La labor del centro es la reeducación de estos menores –un 32 por ciento son chicas, el doble que en el resto de delitos en este colectivo. Y para ello, además del trabajo profesional dentro, «es fundamental la colaboración de los padres», pero ésta debe ser voluntaria: «Ellos no son juzgados, no los podemos obligar», recuerda.
Alberto y su hermano mellizo coincidieron en un hogar donde se dio la violencia psicológica. El distinto carácter de los dos hermanos hizo que manifestaran de diferente forma su problema común. La madre asegura que «terminé denunciando a ambos»; al otro le pusieron en libertad vigilada, y Alberto acabó en El Laurel. «No entendía a mi madre; me parecía que lo hacía todo para fastidiarme. Además, yo estaba triste siempre». El maltrato le llevó a cumplir medidas judiciales en este centro, «y entonces se me cayó el mundo encima», dijo. Tardó dos meses en decir una palabra, confiesa la psicóloga, Benita Moya. «Es que iba obligado», justifica él.
Pero poco a poco, empezó a entender que lo que se le tendía era un asidero para salir del agujero en el que estaba, con apenas 14 años. «Me sirvió para saber cómo relacionarme; antes me daban igual las cosas, y ahora estoy más centrado, más tranquilo», reconoce. A su psicóloga se le ilumina la cara cuando explica que ahora Alberto estudia Bachillerato, «por Ciencias, porque quiere hacerse psicólogo». «Es que eso me realiza como persona; lo prefiero a estar metido en una oficina».
Su madre, a su lado, admite la mejora experimentada. Por todos: de denunciar a sus dos hijos, y ver a uno de ellos recluido, ahora vuelven a vivir los tres en el mismo hogar. «Yo le noto bien; está mejor», aprecia. Y justifica el pasado: «Se equivocó, estaba muy bloqueado y muy perdido; no era él, porque en verdad tiene un corazón de oro».
Consumos
El perfil del menor maltratador es el de un chaval de unos 16 años, con desfase curricular y absentismo escolar, que en un 28 por ciento han sufrido acoso escolar, y cuya conducta «explota» en los primeros cursos de la ESO. La entrada de los chavales en los institutos a los 12 años –al iniciar la Secundaria– resulta en muchas ocasiones prematura.

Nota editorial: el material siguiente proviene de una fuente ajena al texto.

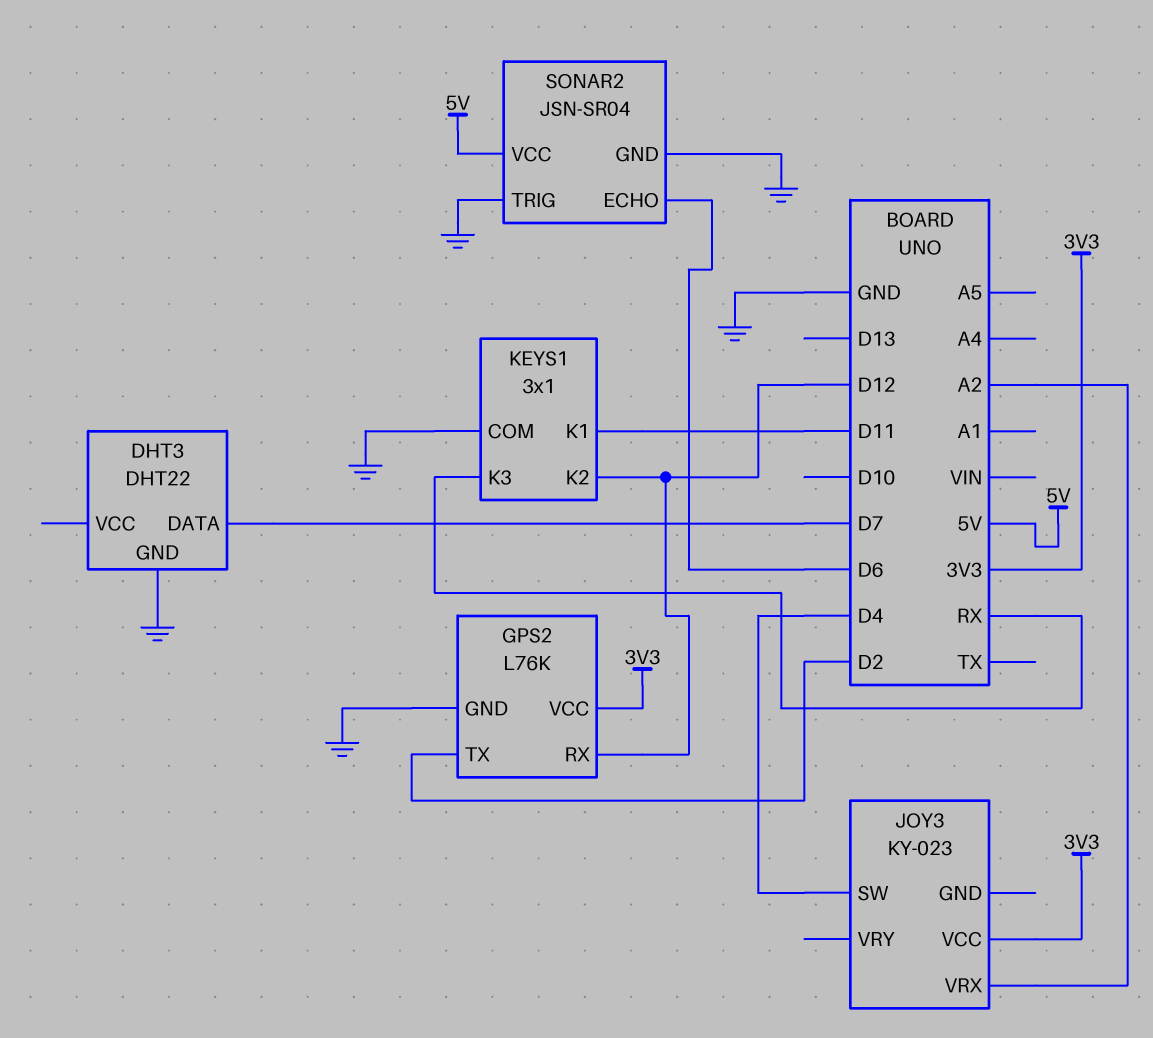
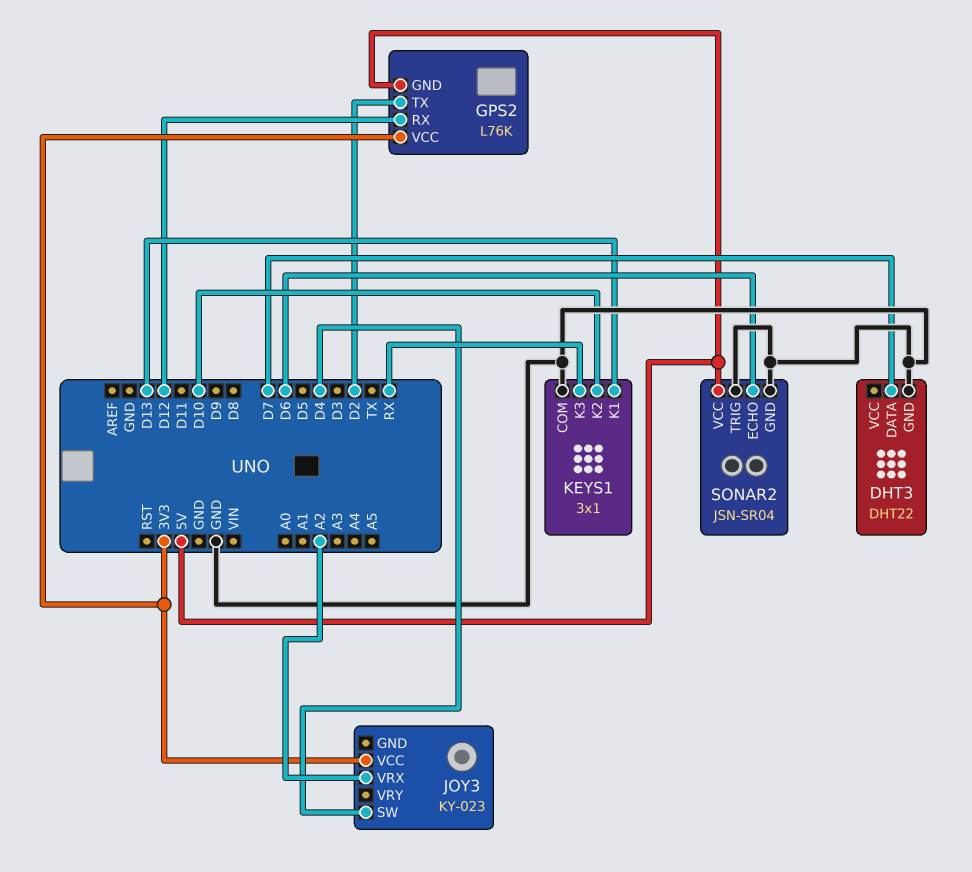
GPS2 pin GND: GND -> 5V
KEYS1 pin K1: D11 -> D13
KEYS1 pin K2: D12 -> D10

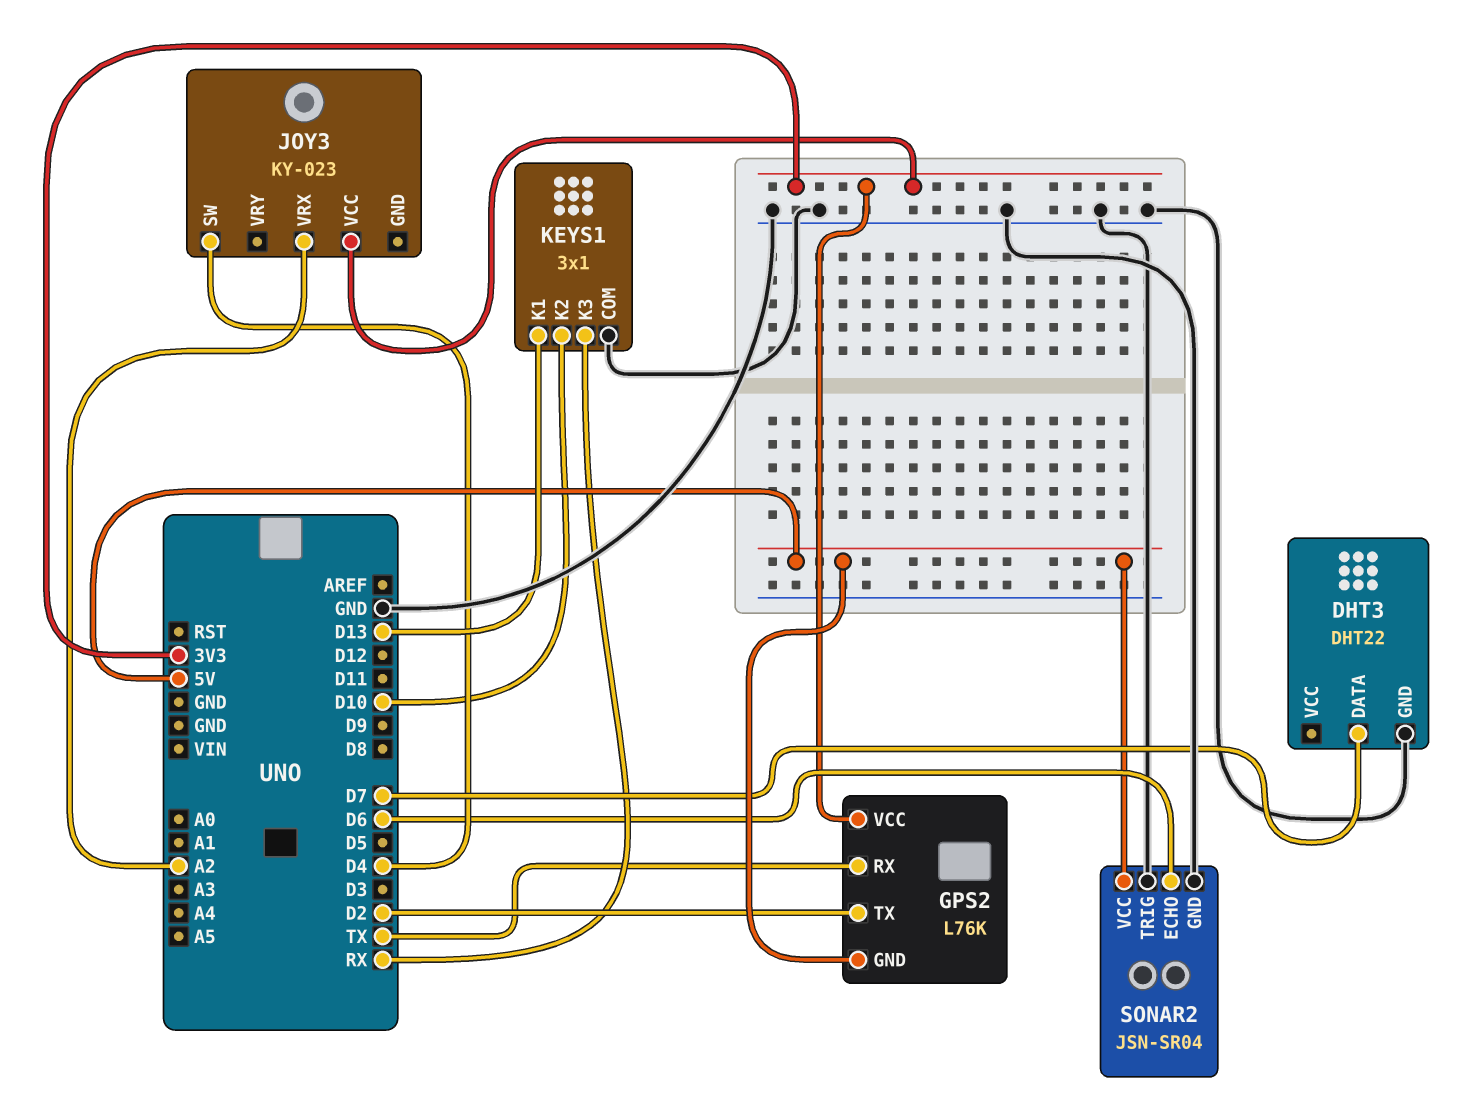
GPS2 pin RX: D12 -> TX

Muchos de estos pequeños agresores consumen tóxicos; en ocasiones, sus efectos se mezclan con los de medicación para tratamientos psiquiátricos previos –4 de cada 10 los han recibido–; un 18 por ciento son diagnosticados de TADH; el 34 por ciento se autolesionan, un 56 ha sufrido o ha sido víctima de violencia en el hogar, y uno de cada diez –en especial los chicos– ha sufrido abusos sexuales. Son, mayoritariamente, españoles, salvo aquellos que proceden de una adopción internacional. En este caso, se detectan casos donde un problema de alcoholismo fetal ha podido ser el desencadenante de un comportamiento posterior.
El consejero de Justicia, Interior y Víctimas, Enrique López, alaba la tarea de la Agencia de Reinserción, cuyos profesionales proporcionan a estos chavales y a sus familias herramientas para desterrar actitudes violentas» y ayudan a los menores a «ganarse el derecho a tener una segunda oportunidad».